Lists / News / Specials / Starter content
These formats can be shorter (300–500 words), but the “personal lens” requirement doesn't go away. Instead of “10 anime that...” we prefer a specific angle: “The year's five quietest anime scenes — why they're still with us.” Number-led titles are a last resort, not a default.
For news content, cite your source. Official announcements, interview links, studio posts. We don't publish speculation as fact. When things are uncertain, say “reportedly” and link to the origin.
Tone
Warm but information-dense. Write as yourself, but make sure every sentence carries a piece of knowledge, observation, or feeling. Compare:
“Frieren's relationship with time — using a decade-long skip as a device that creates a feeling of breath rather than loss — is something no other anime has made me feel this clearly. Watching how an elf's memory processes human lifetimes differently forced me to rethink what nostalgia actually is.”

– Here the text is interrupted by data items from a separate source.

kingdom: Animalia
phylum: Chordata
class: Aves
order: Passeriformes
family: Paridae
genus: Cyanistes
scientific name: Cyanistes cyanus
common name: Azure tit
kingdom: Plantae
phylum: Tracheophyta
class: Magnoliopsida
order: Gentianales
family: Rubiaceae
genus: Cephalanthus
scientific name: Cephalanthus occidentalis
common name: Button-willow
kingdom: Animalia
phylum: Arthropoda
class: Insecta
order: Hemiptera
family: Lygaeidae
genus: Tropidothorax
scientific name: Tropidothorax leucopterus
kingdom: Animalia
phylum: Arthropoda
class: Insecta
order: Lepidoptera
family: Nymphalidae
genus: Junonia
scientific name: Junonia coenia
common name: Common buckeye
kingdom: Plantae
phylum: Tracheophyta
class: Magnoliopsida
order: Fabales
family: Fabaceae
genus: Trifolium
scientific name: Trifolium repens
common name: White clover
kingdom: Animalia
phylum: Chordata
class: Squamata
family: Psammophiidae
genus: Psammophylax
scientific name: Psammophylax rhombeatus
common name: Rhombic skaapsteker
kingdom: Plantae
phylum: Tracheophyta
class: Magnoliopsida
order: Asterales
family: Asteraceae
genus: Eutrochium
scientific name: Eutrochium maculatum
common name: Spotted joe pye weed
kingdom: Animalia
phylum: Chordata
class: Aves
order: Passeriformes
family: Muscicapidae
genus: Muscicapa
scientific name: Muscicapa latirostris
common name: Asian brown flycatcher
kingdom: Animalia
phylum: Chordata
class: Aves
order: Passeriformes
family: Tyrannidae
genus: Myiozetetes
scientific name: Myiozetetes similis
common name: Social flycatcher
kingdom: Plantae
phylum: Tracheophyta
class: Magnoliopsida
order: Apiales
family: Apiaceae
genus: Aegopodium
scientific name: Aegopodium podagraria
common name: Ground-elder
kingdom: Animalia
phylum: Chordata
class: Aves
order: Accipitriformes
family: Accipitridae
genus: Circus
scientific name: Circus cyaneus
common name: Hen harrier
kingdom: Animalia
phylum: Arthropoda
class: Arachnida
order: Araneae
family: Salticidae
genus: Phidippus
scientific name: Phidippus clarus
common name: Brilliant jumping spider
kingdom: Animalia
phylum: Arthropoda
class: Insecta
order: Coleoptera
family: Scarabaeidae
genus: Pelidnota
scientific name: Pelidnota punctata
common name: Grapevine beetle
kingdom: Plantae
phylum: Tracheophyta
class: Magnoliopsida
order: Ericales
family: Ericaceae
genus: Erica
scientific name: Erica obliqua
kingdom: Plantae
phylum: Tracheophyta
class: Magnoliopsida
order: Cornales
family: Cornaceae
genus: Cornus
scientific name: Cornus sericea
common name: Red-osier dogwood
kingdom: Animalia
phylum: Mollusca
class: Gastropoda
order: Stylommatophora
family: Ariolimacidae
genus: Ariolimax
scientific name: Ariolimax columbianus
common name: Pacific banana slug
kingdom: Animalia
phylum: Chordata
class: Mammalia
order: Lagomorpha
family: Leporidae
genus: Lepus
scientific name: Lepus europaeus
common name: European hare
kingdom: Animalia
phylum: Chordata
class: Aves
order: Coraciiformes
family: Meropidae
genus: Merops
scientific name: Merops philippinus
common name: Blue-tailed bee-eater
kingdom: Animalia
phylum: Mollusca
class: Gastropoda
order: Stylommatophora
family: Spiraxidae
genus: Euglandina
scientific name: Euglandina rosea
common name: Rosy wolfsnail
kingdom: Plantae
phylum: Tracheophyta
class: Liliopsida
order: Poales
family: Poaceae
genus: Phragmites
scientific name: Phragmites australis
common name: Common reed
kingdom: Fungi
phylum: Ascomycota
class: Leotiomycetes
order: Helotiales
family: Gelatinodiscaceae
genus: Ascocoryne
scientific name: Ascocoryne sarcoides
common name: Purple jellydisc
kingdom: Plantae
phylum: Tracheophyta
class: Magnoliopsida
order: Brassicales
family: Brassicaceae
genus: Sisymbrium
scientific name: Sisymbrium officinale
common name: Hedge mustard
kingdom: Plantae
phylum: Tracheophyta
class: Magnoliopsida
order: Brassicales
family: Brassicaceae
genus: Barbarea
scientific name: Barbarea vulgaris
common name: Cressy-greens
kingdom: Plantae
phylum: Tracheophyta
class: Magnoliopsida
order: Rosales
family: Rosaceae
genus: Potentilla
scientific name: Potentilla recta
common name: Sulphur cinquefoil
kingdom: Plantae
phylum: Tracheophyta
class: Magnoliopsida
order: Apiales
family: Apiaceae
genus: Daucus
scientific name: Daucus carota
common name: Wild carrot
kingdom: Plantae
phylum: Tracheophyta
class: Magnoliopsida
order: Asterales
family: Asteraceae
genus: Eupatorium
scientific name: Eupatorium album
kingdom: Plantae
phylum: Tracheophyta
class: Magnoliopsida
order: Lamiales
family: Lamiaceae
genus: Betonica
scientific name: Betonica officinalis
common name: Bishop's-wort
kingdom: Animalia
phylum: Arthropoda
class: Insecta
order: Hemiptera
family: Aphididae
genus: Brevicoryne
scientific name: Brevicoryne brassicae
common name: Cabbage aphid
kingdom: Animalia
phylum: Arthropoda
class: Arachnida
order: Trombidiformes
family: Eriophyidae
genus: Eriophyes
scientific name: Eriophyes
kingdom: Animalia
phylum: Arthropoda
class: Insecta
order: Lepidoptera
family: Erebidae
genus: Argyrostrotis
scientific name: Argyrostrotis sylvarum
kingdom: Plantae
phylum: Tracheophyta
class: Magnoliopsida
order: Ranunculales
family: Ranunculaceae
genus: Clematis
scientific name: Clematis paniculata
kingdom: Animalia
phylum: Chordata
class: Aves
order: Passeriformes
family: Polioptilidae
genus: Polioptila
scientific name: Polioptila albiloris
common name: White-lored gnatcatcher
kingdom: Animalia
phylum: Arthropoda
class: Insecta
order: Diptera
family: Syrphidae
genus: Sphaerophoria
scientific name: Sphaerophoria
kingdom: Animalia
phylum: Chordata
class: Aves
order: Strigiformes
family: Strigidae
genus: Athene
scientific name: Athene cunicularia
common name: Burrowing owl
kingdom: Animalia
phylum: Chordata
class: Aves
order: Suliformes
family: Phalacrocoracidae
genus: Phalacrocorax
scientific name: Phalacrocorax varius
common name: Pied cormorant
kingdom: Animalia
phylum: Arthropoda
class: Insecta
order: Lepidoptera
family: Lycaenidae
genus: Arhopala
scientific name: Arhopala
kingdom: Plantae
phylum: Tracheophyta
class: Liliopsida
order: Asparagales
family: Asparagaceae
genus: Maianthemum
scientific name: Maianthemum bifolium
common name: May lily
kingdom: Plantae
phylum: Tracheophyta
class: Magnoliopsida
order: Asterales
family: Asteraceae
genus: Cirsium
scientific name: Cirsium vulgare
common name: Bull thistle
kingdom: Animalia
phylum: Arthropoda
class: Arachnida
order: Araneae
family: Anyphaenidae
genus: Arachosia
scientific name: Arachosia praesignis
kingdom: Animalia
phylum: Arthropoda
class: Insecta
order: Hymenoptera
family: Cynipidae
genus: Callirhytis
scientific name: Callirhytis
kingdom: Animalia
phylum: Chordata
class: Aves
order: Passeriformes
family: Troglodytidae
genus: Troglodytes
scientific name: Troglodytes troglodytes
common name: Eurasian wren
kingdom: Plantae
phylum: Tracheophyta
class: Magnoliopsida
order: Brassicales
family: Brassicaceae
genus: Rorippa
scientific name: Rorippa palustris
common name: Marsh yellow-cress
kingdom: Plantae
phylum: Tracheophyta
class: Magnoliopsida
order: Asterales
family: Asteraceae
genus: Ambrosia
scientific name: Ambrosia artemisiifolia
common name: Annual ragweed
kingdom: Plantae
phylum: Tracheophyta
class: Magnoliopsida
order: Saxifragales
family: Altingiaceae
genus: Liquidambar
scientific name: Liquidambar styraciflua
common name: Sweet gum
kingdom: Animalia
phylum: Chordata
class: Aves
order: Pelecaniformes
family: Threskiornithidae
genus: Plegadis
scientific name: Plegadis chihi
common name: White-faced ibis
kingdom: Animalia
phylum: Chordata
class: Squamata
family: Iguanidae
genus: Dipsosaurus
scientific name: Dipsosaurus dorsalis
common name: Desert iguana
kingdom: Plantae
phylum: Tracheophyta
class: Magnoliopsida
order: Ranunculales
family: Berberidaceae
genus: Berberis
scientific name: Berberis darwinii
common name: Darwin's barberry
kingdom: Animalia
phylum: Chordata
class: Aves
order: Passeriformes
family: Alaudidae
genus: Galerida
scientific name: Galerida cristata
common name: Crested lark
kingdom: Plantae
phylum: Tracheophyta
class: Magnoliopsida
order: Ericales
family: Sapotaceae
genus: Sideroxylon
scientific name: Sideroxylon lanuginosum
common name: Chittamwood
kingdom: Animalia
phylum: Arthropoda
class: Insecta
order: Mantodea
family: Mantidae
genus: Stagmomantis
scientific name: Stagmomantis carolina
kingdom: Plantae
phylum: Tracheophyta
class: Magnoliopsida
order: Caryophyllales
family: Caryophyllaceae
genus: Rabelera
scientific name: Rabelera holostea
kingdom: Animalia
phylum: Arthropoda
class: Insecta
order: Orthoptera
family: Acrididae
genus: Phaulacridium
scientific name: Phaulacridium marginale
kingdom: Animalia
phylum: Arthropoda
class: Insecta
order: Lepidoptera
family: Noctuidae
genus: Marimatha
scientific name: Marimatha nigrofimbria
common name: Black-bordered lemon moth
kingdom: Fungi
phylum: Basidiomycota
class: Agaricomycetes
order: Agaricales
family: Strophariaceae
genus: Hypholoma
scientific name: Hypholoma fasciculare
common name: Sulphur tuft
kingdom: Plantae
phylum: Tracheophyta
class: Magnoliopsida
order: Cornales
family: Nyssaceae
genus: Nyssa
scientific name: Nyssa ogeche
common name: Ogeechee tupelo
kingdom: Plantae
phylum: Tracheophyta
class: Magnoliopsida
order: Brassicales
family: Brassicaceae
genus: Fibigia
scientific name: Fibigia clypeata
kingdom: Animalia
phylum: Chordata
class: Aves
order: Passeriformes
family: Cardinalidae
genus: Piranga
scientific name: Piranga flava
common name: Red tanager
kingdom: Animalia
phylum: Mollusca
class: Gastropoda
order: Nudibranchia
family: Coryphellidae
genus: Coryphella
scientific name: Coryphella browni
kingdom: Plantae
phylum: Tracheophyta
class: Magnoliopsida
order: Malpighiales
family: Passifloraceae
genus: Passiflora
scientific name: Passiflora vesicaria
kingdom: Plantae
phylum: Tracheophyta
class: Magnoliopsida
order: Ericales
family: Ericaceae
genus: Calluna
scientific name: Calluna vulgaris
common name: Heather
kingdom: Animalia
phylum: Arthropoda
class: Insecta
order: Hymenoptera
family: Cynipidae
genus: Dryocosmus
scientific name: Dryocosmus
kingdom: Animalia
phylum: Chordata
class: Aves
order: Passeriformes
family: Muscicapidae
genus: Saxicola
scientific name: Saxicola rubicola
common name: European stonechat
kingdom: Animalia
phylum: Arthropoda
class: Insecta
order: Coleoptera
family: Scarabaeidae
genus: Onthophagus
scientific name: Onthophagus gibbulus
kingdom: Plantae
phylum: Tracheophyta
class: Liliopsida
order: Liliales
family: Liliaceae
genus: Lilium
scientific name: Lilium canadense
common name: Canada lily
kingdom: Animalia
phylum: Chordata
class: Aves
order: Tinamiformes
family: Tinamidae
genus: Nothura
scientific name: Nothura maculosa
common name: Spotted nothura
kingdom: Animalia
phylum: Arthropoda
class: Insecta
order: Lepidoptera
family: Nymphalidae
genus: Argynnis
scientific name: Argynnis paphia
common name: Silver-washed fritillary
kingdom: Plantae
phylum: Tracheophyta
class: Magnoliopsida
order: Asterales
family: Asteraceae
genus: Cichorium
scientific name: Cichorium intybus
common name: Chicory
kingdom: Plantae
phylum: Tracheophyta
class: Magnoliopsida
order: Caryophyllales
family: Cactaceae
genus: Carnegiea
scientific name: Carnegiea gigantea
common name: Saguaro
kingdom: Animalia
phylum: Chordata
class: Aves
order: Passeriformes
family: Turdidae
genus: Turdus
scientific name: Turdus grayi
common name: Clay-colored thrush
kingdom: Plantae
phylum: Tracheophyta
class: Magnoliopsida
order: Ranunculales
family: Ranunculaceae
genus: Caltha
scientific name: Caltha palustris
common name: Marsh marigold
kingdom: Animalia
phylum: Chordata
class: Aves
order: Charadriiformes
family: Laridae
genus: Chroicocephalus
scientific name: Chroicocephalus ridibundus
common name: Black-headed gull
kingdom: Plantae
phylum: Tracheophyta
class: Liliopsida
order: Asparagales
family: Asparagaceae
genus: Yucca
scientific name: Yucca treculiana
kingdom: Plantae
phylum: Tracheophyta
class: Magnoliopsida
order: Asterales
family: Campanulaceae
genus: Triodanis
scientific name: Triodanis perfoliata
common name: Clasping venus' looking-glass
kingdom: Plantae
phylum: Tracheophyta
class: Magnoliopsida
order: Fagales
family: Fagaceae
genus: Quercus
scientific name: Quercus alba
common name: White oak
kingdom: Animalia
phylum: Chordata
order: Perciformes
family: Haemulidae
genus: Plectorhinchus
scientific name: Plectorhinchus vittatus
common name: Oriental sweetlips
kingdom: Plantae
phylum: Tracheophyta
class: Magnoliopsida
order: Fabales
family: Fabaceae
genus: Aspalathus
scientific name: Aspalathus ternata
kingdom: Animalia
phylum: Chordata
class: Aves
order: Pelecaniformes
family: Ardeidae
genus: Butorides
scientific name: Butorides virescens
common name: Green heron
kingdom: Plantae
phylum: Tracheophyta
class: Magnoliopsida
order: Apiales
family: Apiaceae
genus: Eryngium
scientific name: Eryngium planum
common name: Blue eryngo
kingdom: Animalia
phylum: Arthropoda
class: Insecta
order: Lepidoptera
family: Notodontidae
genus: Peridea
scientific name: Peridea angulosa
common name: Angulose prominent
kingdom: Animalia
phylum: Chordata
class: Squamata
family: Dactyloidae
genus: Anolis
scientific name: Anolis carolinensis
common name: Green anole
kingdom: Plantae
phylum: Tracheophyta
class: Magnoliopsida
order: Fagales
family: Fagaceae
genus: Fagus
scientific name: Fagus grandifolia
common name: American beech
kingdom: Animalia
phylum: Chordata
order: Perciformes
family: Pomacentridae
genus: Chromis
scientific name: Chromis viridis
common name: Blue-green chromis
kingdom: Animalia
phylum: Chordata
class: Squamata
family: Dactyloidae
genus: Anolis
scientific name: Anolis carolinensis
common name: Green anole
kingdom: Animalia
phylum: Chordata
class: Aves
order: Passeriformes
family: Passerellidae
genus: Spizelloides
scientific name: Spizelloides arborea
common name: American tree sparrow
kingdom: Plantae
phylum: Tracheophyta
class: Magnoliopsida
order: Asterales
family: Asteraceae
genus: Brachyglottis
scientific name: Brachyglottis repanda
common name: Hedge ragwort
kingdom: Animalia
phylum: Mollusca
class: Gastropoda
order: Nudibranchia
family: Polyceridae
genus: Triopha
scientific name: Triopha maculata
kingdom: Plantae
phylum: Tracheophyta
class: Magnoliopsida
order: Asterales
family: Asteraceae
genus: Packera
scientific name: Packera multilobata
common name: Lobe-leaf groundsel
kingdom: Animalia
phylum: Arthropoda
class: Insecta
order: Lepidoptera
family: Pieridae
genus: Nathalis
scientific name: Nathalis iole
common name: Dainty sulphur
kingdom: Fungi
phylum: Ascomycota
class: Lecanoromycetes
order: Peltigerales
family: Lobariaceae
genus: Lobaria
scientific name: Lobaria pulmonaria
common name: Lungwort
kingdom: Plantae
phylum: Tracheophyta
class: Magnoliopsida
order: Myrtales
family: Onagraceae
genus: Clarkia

That sentence carries weight. The reader learns something and feels something at the same time. That's the target.
Can you read what you wrote out loud and hear your own voice? If not, rewrite it. Academic distance and marketing energy are both wrong. The sweet spot: the tone you use when telling a friend about something you watched — honest, specific, and willing to say why it mattered.
What to avoid
- Clickbait headlines. “This anime did something UNBELIEVABLE.” No. The title must be an honest summary of the content.
- Listicle spam. Number-led headlines signal shallow content. If you must use a list, frame it with a real narrative.
- AI-generated tone. Transition filler (“It's important to note that...”, “In conclusion...”), abstract adjective chains (“breathtaking, unforgettable, masterful”), hollow enthusiasm (“This is a must-watch masterpiece”). All of it kills the human voice.
- Copyright risk. Don't embed full-scene video clips. Official YouTube clips are fine; pirate uploads are not. For screenshots, a single well-chosen frame is enough.
- Unmarked spoilers. If a major reveal appears outside the spoiler block — including in a headline — it's unacceptable. Protecting the reader's experience is our responsibility.
- Uncredited translations. Taking a piece from another site, translating it, and publishing it as your own is not acceptable. Draw inspiration freely; cite your sources and rewrite in your own voice.
Publication process
After submission, every piece goes through editorial review. Feedback arrives in three tiers:
- Green: Ready with minor fixes.
- Yellow: Specific sections need rewriting. Second-round review follows.
- Red: Fundamental issue (tone, accuracy, safety). The submission is withdrawn with a written explanation.
Every published piece is archived under the writer's name and approval date. Writers retain the right to update their content; any update adds a revision date and a short change note.
How to apply
If you'd like to write for Episodo: first, create an Episodo extension account and spend a few weeks logging watches and ratings. Applications without watch history won't be considered — this is both an E-E-A-T requirement and a quality guarantee.
When you're ready, reach out via Discord or at hello@episodo.app. Include: who you are, which area you want to cover (anime / series / film), and one or two example paragraphs — written in your own unpolished voice.
These guidelines may change. Last updated: May 2026.